-------- TEXT SECTION --------

Mozambique, though, has without doubt been the frontrunner in embracing biofuels since its 2004 election when the ruling Frelimo party urged all farmers to plant jatropha on all marginal and unused lands to ensure that Mozambique could become an ‘oil exporting country’ (Schut et al. 2010). Despite poor performance, and evidence that the ‘miracle crop’ could not withstand harsh agro-ecological conditions, investors initiated processing facilities for the production of biodiesel from jatropha, established large-scale sites for cultivation, and also entered into contract farming arrangements (Bijman et al. 2010). Following the rapid spread of jatropha, and its uneven performance, was the conversion of existing sugarcane production systems to ethanol, and the expansion of sugarcane cultivation to increase supply to processors (Schut et al. 2010). After at least four large land deals for jatropha were concluded, protest from civil society organisations and a one-year moratorium on new biofuel deals, the government adopted a biofuels policy in 2009 which aims to promote the industry while limiting negative outcomes. It also cancelled one contract in which the investor had not abided by stipulated conditions, and revived negotiations with 17 investors for new land allocations: two-thirds for biodiesel crops like jatropha and one-third for bio-ethanol crops like sugar (Schut et al. 2010, p. 5153). None of the implemented projects has thus far met its promised targets for job creation and most have focused on supplying external markets rather than the domestic market (Schut et al. 2010, p. 5165).
In the past two years oil price volatility has called into question the economic viability of large agrofuel initiatives. Crude prices spiked in 2007/08, but later declined to US$70 a barrel in 2009/10, prompting scepticism about the profitability of jatropha, sugar and other feedstock for biofuels in view of oil price trends. The initial rush for biofuels waned substantially as oil prices dipped, and also as the costs of producing, refining and transporting them became more apparent (Cotula et al. 2008). Yet political reasons for pursuing the biofuels route may explain the continued insistence of some governments in the region on biofuels as part of their national energy strategies, exemplified in what Matondi (2010) terms the ‘wacky fuel-economics’ of Zimbabwe.

-------- SUPPLIED DATA --------

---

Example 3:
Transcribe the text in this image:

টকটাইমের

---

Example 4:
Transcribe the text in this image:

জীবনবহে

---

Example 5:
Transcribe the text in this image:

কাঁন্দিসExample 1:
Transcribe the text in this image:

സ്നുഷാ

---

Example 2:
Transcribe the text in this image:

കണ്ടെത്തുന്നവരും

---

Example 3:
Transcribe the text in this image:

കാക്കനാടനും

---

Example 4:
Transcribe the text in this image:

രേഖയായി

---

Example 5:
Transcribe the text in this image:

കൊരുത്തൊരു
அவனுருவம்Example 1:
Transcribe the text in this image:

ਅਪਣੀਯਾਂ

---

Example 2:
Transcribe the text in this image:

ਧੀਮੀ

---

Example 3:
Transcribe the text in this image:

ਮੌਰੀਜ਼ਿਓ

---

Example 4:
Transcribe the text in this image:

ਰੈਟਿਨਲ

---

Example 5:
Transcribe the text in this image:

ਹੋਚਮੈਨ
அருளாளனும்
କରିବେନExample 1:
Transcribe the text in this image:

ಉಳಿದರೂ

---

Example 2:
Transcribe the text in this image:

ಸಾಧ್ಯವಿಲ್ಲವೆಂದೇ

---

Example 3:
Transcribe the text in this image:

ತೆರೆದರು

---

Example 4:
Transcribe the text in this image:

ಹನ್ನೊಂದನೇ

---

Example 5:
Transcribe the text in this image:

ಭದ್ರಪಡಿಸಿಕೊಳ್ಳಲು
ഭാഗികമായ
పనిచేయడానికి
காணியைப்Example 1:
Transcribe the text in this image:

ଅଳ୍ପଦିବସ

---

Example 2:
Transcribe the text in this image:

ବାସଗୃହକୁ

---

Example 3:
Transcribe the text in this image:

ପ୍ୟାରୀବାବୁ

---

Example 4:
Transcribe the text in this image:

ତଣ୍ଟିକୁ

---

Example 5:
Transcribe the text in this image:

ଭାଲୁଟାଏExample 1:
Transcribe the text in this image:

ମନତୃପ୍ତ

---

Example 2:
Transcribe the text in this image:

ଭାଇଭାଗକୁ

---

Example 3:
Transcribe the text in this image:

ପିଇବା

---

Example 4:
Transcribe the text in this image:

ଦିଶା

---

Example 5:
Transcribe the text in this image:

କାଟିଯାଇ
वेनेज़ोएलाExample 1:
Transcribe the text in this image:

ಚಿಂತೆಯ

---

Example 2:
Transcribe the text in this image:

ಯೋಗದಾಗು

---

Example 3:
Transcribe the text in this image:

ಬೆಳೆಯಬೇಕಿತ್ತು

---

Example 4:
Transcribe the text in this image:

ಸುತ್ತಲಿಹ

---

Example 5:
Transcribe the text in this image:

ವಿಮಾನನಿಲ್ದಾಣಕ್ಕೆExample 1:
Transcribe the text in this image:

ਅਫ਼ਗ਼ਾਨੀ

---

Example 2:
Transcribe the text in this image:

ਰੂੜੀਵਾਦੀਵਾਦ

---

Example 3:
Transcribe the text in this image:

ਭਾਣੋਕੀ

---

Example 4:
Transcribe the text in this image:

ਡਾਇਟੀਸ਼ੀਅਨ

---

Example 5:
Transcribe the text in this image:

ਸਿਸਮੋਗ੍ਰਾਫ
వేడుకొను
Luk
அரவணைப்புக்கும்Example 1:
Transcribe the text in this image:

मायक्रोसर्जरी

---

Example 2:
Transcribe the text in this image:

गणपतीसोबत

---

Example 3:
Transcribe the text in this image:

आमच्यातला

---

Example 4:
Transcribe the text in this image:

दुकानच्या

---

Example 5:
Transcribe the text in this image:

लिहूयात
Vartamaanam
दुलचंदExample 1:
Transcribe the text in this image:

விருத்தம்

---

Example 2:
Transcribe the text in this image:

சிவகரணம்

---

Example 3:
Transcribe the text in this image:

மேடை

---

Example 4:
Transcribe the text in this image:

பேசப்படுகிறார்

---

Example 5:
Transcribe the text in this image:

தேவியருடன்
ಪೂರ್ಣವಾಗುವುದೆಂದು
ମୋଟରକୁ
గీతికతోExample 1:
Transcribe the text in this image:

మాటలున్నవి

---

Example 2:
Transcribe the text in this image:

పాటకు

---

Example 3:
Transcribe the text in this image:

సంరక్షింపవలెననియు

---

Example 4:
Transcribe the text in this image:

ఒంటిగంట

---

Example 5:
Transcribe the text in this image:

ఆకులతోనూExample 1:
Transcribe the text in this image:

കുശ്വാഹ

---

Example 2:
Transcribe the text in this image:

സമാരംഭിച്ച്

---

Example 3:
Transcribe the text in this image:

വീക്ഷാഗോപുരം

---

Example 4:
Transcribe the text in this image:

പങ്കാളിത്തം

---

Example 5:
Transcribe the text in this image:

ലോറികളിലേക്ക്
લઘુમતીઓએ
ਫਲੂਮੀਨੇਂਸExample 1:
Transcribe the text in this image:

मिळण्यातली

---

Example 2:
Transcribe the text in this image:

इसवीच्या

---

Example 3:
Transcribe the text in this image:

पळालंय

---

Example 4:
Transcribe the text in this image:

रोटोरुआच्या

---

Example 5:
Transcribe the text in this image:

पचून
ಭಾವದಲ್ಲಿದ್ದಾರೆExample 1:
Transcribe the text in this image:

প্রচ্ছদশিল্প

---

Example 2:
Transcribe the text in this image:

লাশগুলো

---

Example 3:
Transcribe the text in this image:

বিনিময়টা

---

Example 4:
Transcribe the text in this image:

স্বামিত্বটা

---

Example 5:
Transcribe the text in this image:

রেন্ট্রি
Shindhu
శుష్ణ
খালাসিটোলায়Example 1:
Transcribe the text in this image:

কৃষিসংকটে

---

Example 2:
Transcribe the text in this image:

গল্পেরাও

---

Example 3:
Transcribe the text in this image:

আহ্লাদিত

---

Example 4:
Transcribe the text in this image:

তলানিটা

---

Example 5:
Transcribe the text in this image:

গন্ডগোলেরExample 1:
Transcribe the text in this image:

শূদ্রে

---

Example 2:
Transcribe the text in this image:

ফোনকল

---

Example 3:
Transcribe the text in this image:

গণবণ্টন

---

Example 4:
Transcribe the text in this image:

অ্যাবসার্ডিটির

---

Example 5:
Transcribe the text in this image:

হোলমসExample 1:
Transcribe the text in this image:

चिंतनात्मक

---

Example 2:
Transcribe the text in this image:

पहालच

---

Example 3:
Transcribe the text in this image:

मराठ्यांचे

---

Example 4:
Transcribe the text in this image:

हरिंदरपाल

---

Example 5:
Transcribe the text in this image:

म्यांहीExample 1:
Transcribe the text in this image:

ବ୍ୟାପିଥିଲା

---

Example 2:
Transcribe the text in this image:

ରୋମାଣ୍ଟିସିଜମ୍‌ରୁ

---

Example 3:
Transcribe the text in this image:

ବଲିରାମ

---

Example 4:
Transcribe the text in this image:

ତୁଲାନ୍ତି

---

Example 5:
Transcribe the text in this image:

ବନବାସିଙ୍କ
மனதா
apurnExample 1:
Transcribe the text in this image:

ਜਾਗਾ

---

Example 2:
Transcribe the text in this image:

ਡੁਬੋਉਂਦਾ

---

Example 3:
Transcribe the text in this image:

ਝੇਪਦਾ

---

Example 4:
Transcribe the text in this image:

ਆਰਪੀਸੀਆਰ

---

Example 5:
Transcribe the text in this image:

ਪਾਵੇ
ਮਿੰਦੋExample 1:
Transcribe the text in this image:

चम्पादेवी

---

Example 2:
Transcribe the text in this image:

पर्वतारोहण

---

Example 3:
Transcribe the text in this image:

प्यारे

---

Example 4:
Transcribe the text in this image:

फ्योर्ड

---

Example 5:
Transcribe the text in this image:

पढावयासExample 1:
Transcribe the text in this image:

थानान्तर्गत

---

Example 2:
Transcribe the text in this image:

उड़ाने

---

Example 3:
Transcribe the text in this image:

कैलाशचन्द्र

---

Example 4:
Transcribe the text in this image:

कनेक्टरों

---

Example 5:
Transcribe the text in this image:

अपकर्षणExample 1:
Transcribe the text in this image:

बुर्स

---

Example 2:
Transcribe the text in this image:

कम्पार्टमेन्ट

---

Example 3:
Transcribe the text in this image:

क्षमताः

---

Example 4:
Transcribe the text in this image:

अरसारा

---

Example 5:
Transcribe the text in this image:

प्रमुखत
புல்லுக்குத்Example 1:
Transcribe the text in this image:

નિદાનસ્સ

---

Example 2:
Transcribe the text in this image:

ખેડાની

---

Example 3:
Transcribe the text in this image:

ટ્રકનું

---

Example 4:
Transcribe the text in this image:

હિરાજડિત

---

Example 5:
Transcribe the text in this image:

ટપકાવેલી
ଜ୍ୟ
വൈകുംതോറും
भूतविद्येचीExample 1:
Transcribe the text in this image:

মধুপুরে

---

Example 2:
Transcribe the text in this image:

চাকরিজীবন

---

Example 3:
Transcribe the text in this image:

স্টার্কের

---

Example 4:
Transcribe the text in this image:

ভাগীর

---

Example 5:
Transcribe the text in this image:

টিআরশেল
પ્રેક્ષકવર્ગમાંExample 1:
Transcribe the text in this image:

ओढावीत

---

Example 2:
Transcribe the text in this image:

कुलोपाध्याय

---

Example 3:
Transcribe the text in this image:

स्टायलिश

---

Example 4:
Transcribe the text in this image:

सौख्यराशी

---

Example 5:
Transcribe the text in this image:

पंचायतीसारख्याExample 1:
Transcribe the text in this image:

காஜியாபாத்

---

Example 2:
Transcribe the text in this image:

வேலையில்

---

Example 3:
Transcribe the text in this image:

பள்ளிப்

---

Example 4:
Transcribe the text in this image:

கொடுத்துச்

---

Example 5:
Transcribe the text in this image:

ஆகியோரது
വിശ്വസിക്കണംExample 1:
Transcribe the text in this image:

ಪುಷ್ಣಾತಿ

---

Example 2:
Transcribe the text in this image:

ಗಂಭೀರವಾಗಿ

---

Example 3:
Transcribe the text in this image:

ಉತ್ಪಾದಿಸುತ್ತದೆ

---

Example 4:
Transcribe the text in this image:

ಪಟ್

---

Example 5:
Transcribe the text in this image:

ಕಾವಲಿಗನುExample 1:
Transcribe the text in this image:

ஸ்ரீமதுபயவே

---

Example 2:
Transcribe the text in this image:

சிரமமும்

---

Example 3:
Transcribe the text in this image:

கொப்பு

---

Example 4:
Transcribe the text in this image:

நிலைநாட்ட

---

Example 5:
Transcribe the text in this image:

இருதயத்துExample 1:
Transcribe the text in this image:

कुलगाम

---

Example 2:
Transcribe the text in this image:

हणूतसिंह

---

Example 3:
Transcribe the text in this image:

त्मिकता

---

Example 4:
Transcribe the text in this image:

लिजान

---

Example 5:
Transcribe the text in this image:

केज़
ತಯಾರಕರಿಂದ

--------

SHORT TASK 1: Using the biofuels text, explain why the initial rush for biofuels waned, in one to three sentences.
SHORT TASK 2: Translate this sentence from the biofuels text into Spanish: "In the past two years oil price volatility has called into question the economic viability of large agrofuel initiatives."
SHORT TASK 3: Transcribe the biofuels text from "In the past" to "fuel-economics’ of Zimbabwe.".

FINAL RESULT 1: The initial rush for biofuels waned substantially because oil prices dipped. It also waned as the costs of producing, refining and transporting biofuels became more apparent.

FINAL RESULT 2: En los últimos dos años, la volatilidad del precio del petróleo ha puesto en duda la viabilidad económica de las grandes iniciativas de agrocombustibles.

FINAL RESULT 3:
In the past two years oil price volatility has called into question the economic viability of large agrofuel initiatives. Crude prices spiked in 2007/08, but later declined to US$70 a barrel in 2009/10, prompting scepticism about the profitability of jatropha, sugar and other feedstock for biofuels in view of oil price trends. The initial rush for biofuels waned substantially as oil prices dipped, and also as the costs of producing, refining and transporting them became more apparent (Cotula et al. 2008). Yet political reasons for pursuing the biofuels route may explain the continued insistence of some governments in the region on biofuels as part of their national energy strategies, exemplified in what Matondi (2010) terms the ‘wacky fuel-economics’ of Zimbabwe.